Thursday, August 28, 2014

How Oil Rules Iraq

There is an oil tanker the size of four football fields representing the full measure of Kurdistan’s independence. And it’s sitting off the coast of Galveston, Texas.

This tanker is just one thread in the emerging story of Iraq’s tumultuous evolution, and oil’s commanding role in it. During the war, critics liked to say “it’s all about the oil,” but that is now truer than ever before. Kurdish sovereignty depends on it. The Islamic State in Iraq and Syria (ISIS) is fueled by it. And all through the violence and political crises of the last summer, the oil has continued to pump, keeping a fragile central government one step from implosion.

“Oil is the central facilitator of all the actors’ ambitions—it is how the Kurds hope to obtain eventual independence, how ISIS can finance the much larger organization it has become, and how the Iraqi state stays afloat,” said Steve LeVine, an energy expert and Future Tense fellow at the New America Foundation, in an interview with TAC.

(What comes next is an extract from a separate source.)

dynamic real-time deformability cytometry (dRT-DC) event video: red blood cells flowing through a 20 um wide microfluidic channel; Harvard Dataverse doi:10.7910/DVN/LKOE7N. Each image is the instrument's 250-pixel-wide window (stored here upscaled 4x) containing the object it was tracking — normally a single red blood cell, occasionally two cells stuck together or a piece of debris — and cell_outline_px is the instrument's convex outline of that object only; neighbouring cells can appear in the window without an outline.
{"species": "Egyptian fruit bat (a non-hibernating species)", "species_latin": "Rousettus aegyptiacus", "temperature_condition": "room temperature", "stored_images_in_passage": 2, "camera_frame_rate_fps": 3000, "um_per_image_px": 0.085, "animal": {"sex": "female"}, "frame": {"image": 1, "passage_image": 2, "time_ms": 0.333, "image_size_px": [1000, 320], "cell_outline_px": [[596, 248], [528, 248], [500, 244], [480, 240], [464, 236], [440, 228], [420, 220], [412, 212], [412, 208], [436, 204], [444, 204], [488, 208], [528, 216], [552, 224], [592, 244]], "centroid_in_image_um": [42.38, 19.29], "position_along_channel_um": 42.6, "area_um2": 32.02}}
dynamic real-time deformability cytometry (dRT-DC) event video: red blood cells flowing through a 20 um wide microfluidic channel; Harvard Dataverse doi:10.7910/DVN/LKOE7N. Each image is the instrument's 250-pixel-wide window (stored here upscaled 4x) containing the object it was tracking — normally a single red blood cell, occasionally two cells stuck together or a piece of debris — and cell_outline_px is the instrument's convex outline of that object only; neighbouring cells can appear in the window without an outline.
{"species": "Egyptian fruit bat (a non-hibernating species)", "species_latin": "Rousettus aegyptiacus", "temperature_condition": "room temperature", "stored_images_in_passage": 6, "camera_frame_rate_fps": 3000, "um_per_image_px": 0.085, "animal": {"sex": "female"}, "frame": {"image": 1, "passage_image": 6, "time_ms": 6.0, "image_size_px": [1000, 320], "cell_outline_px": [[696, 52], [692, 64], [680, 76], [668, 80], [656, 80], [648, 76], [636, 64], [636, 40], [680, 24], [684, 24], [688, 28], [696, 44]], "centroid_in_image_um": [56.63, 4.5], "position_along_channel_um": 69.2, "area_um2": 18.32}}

“Absent oil, we would have a very different situation.”

Kurds Go to Court

The giant tanker United Kalavrvta is carrying 100 million barrels of crude oil pumped in Kurdistan and destined for LyondellBasell Industries, a Dutch-owned company in Texas. It has been anchored off the Texas coast in the Gulf of Mexico for a month. This week, a federal judge in Texas threw out a seizure order that could have drawn U.S. marshals into the protracted dispute over who owns the oil—Kurdistan or the central government in Baghdad.